Our Methodology

Transparency in how we categorize, cluster, and present the news.

Bias Categorization

Sources are categorized based on widely recognized media bias ratings from AllSides, Ad Fontes Media, and Media Bias/Fact Check. We group sources into three categories:

Left-Leaning

CNN, MSNBC, Washington Post, NBC News, CBS News, ABC News, NPR, HuffPost, Politico, The Guardian, Vox, Slate, Mother Jones, The Intercept, Salon, and more

Center

Associated Press, Reuters, BBC News, Al Jazeera, USA Today, Axios, The Hill, Newsweek

Right-Leaning

Fox News, Breitbart, Washington Times, National Review, NY Post, Daily Wire, The Blaze, Daily Caller, The Federalist, Washington Examiner, Townhall, RedState, and more

These categorizations reflect the editorial tendency of a source, not any individual article. A left-leaning outlet may publish a conservative op-ed and vice versa. We categorize the source, not the article.

Data Freshness

Articles are fetched directly from RSS feeds across 70+ news sources. The site rebuilds every 2 hours and also refreshes live via an on-demand API — articles typically appear within minutes of publication.
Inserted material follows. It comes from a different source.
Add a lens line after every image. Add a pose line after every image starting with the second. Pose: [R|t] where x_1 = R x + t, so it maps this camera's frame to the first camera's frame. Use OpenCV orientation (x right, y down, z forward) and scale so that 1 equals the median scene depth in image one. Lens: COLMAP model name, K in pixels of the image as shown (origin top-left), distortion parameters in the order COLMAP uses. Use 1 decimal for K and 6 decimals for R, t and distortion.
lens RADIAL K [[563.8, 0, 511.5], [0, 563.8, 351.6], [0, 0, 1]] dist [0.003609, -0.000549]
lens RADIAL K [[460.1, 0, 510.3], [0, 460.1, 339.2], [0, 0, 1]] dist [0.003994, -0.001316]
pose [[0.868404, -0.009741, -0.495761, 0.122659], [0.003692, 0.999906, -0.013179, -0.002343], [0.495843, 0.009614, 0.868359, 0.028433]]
Promotional and affiliate content is automatically filtered out during ingestion so that only genuine editorial content appears on the site.

Story Clustering

Articles are grouped into story clusters using keyword-overlap matching. The process works as follows:

Keyword extraction — Significant keywords are extracted from each headline.
Stop word removal — Common words (the, a, is, etc.) are removed to focus on meaningful terms.
Union-find clustering — Articles that share enough keywords to likely be covering the same event are grouped together using a union-find algorithm.
Cross-spectrum grouping — Clusters pull articles from across all three bias categories, making it easy to compare how different outlets frame the same story.
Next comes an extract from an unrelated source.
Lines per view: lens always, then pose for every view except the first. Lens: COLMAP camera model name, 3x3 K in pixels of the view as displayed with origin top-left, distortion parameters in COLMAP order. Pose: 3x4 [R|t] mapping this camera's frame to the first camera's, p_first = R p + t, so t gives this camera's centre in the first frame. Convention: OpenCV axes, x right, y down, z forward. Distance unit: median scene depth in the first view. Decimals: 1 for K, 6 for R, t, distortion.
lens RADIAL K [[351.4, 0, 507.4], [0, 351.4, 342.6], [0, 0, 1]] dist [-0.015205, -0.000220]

This approach is intentionally simple and transparent. It avoids opaque machine learning models in favor of a deterministic, auditable process.

Coverage Analysis

Beyond clustering, Extra Extra surfaces several coverage metrics designed to help you think critically about the media landscape:

Blind Spots

A "blind spot" occurs when a story is covered by sources from one or two political perspectives but ignored by the others. For example, a "Left Blind Spot" means left-leaning sources are not covering a story that right-leaning and/or center sources are reporting on. Blind spots reveal what each side of the spectrum considers (or does not consider) newsworthy.

Balance Scoring

Story clusters are scored based on the diversity of perspectives represented. A story covered by left, center, and right sources receives a higher balance score than one covered by only a single perspective.

Diversity Metrics

We track the overall diversity of coverage on any given day — how many stories are covered broadly vs. narrowly, and whether certain perspectives are dominating the conversation on a particular topic.
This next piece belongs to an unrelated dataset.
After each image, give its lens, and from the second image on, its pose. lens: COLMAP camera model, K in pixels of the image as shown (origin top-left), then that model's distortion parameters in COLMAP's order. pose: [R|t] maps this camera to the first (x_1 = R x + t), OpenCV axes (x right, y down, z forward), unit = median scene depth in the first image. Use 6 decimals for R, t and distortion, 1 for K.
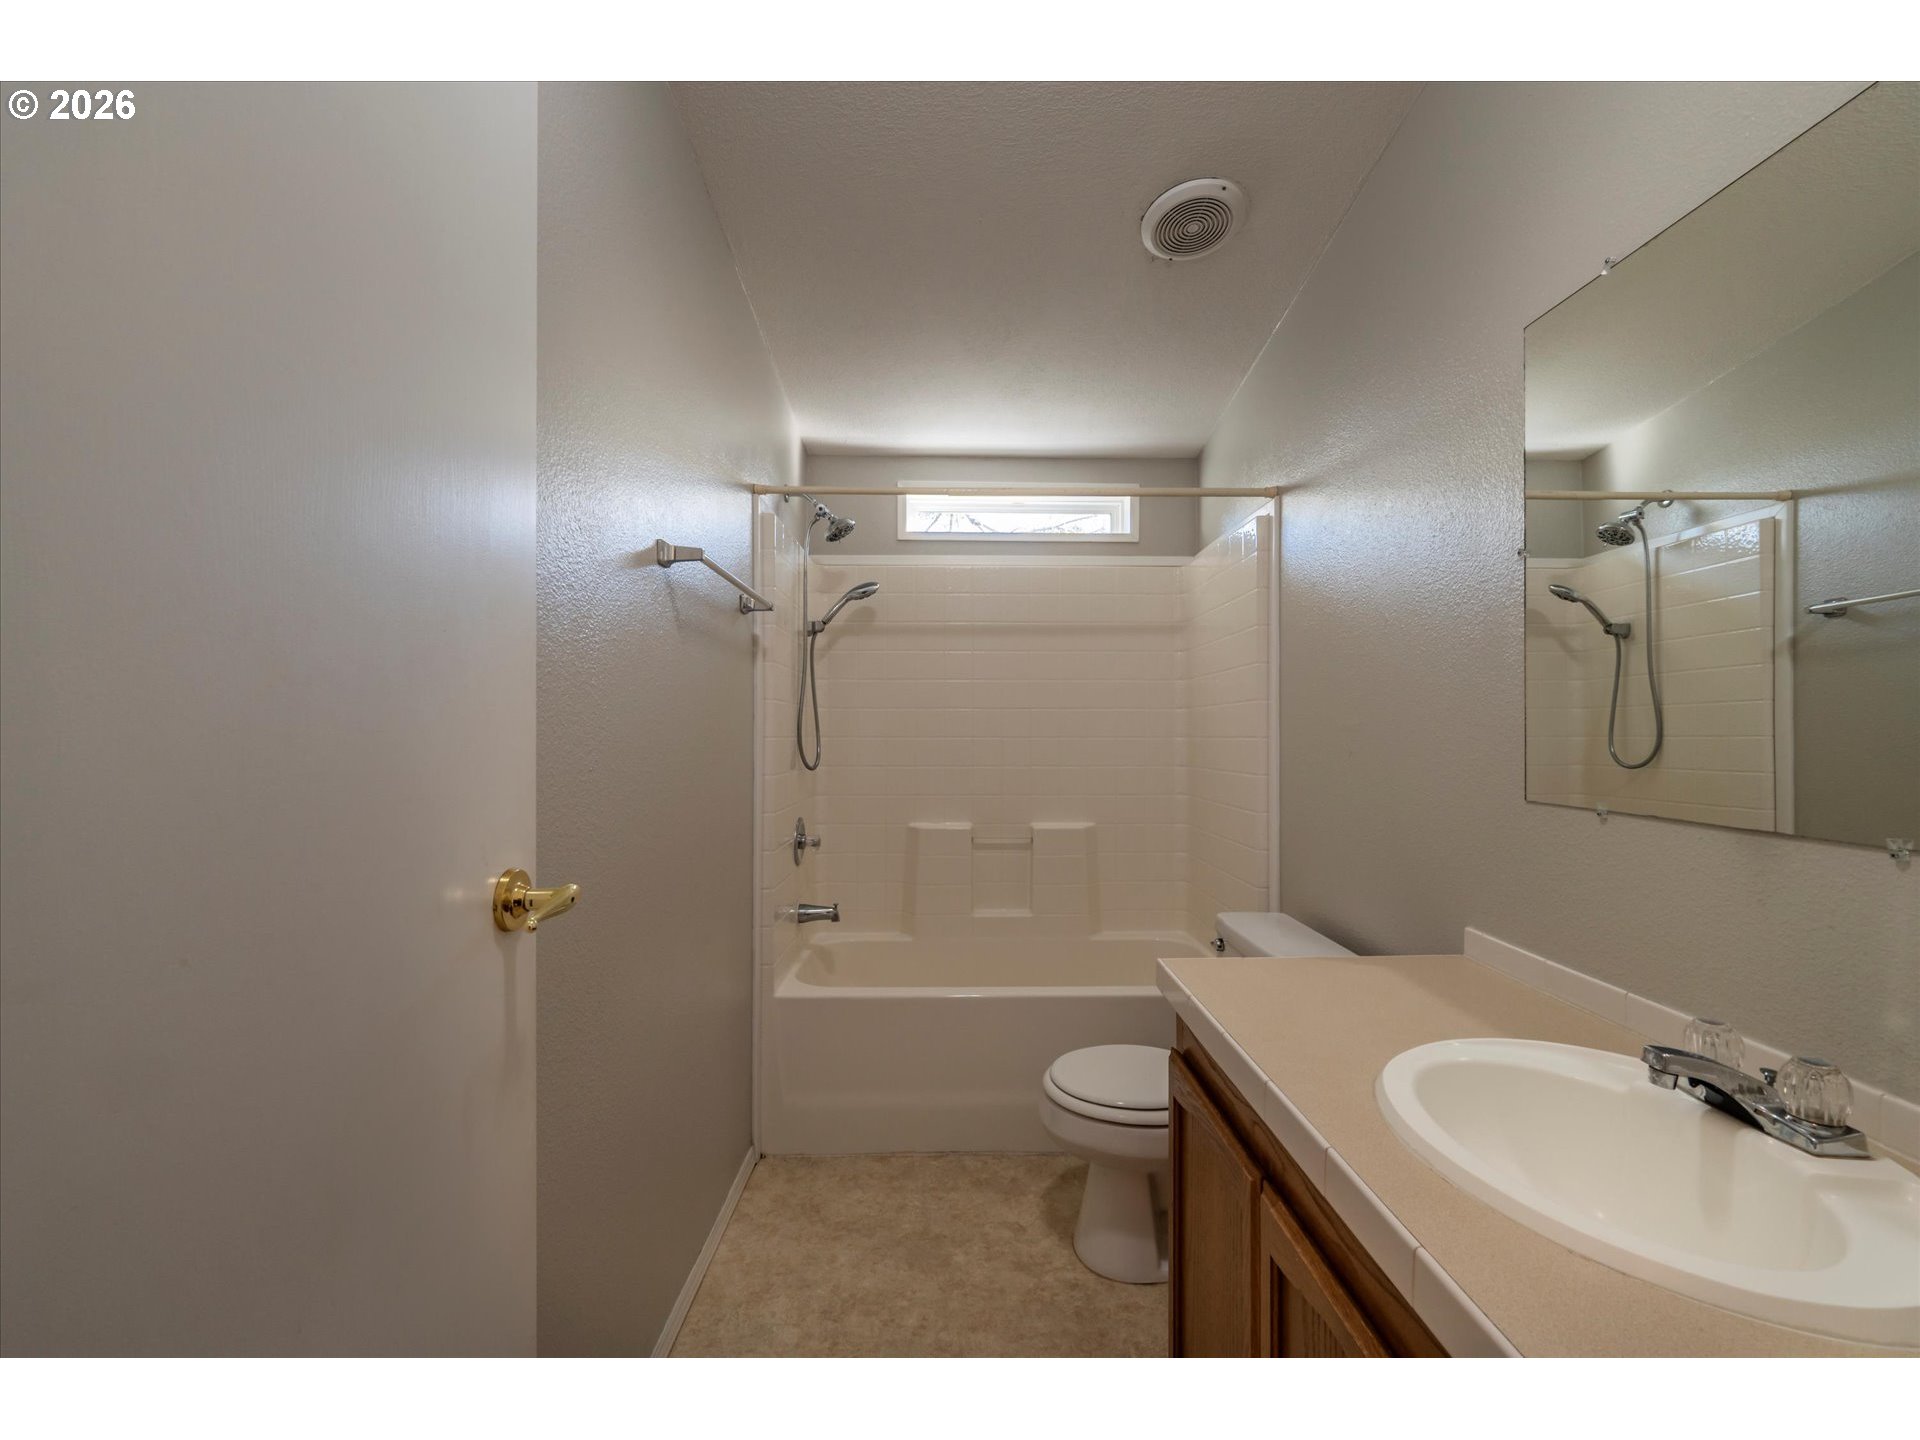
lens RADIAL K [[799.3, 0, 957.1], [0, 799.3, 724.0], [0, 0, 1]] dist [0.003935, -0.000690]
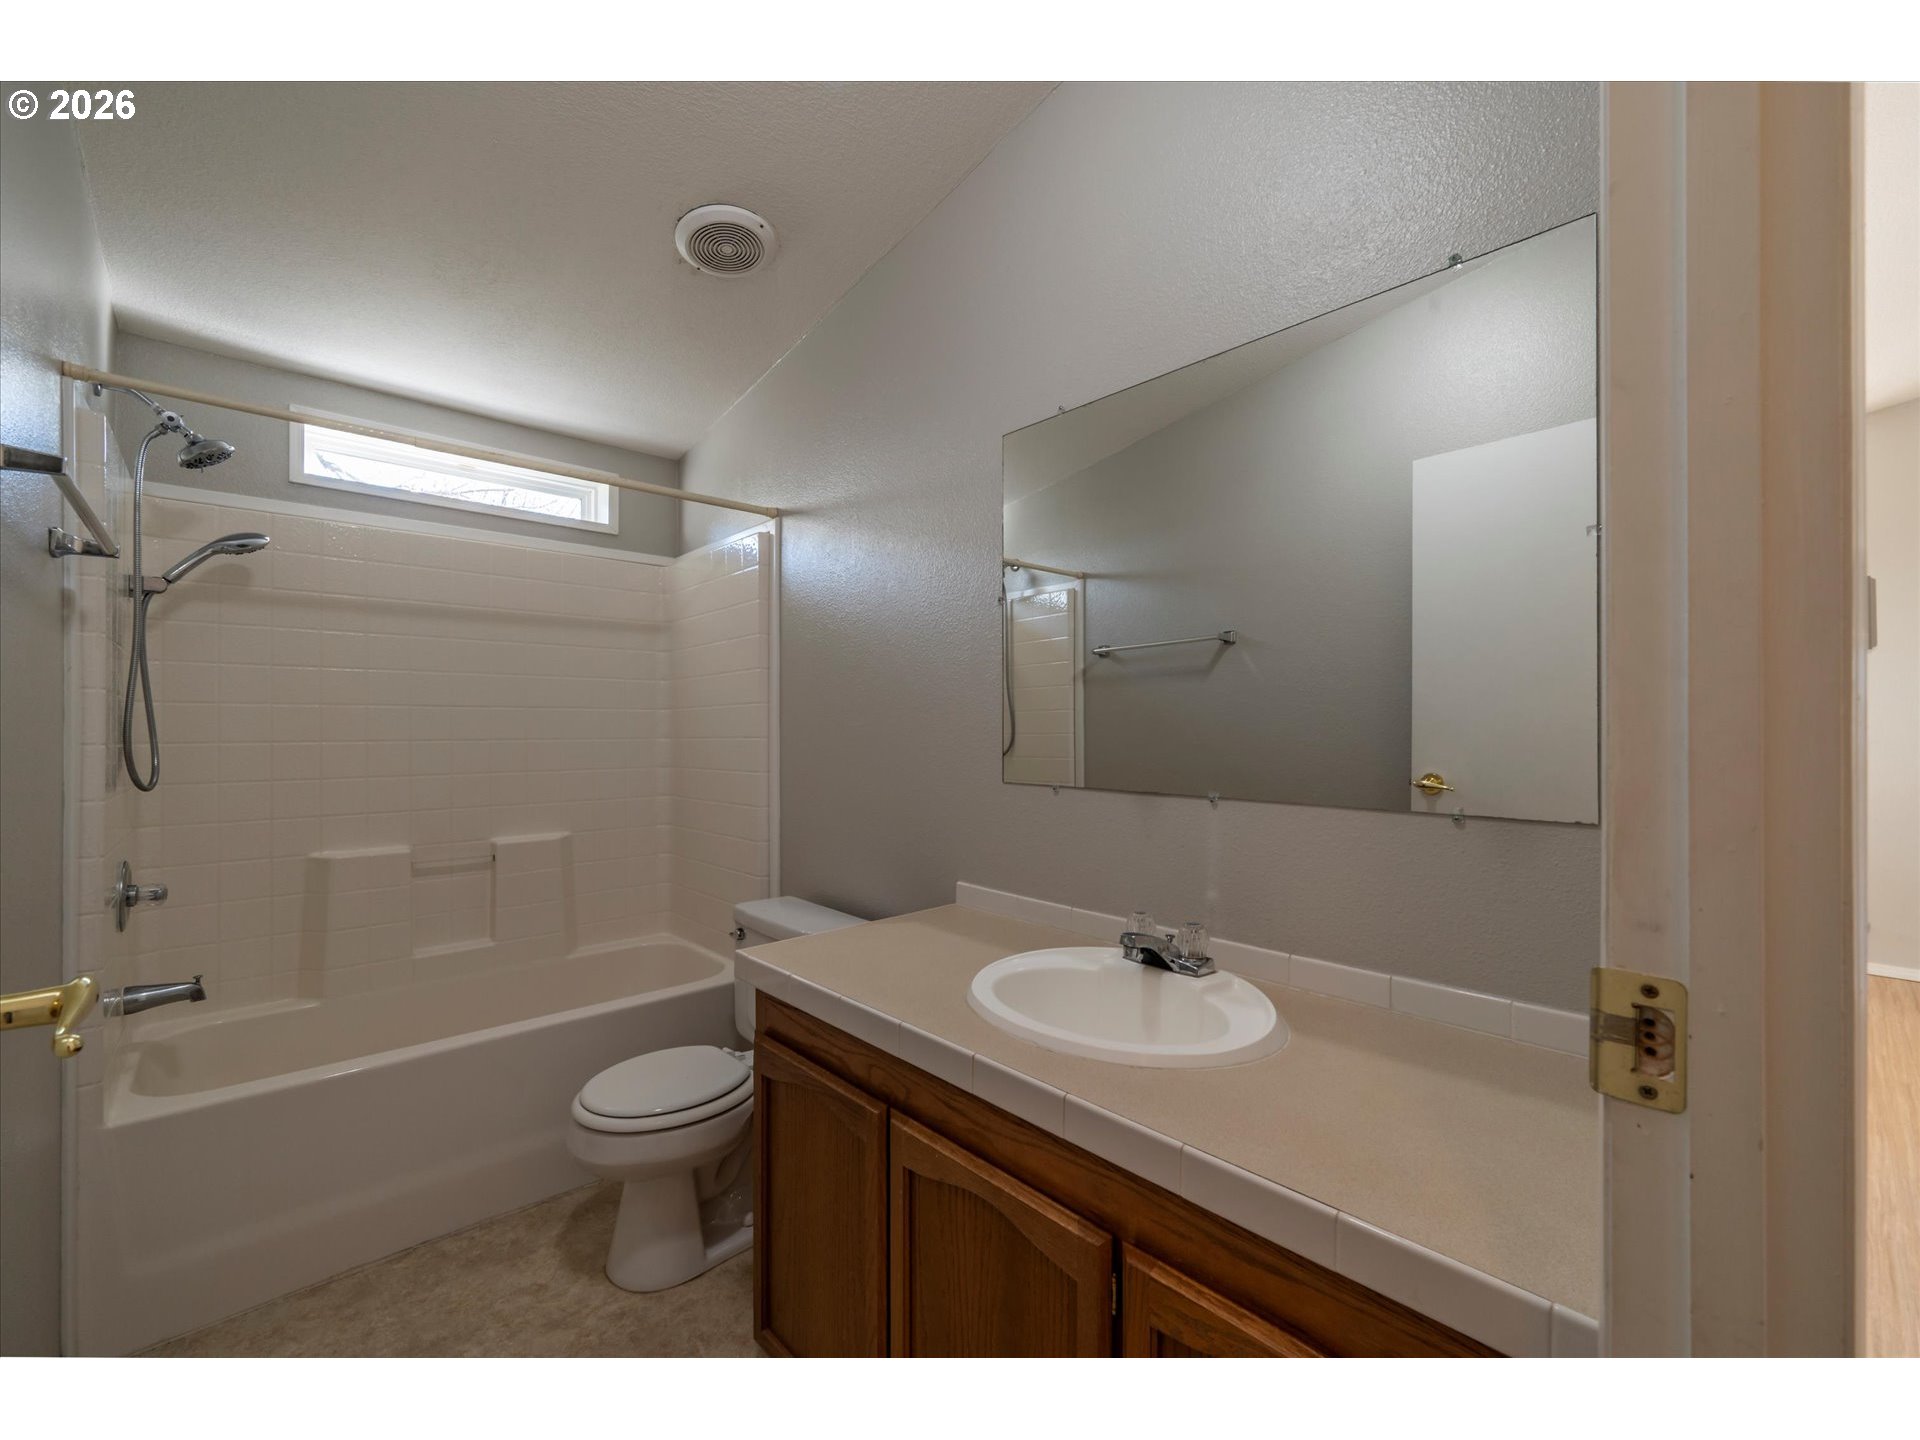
lens RADIAL K [[799.3, 0, 955.1], [0, 799.3, 724.6], [0, 0, 1]] dist [0.003935, -0.000690]
pose [[0.749877, 0.000594, 0.661577, -0.141000], [-0.001506, 0.999999, 0.000809, -0.001947], [-0.661575, -0.001603, 0.749877, 0.017206]]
Limitations & Transparency

No methodology is perfect. We want to be upfront about the limitations of our approach:

Bias is a spectrum, not a label. Placing a source into "left," "center," or "right" is inherently reductive. Individual reporters, articles, and topics within a source can vary widely.
Clustering is imperfect. Keyword-overlap matching may occasionally group unrelated stories or miss connections that a human reader would catch.
RSS feeds are not exhaustive. Not every article published by a source appears in its RSS feed. Some stories may be missed.
U.S.-centric perspective. Our source list focuses primarily on U.S. news outlets. International coverage is included via sources like BBC News, Al Jazeera, and The Guardian, but the overall lens is American.
We don't rate accuracy. Extra Extra categorizes bias, not truthfulness. A source being labeled "center" does not mean it is more accurate than one labeled "left" or "right."

We are committed to improving our methodology over time. If you have suggestions or spot an error, we welcome feedback.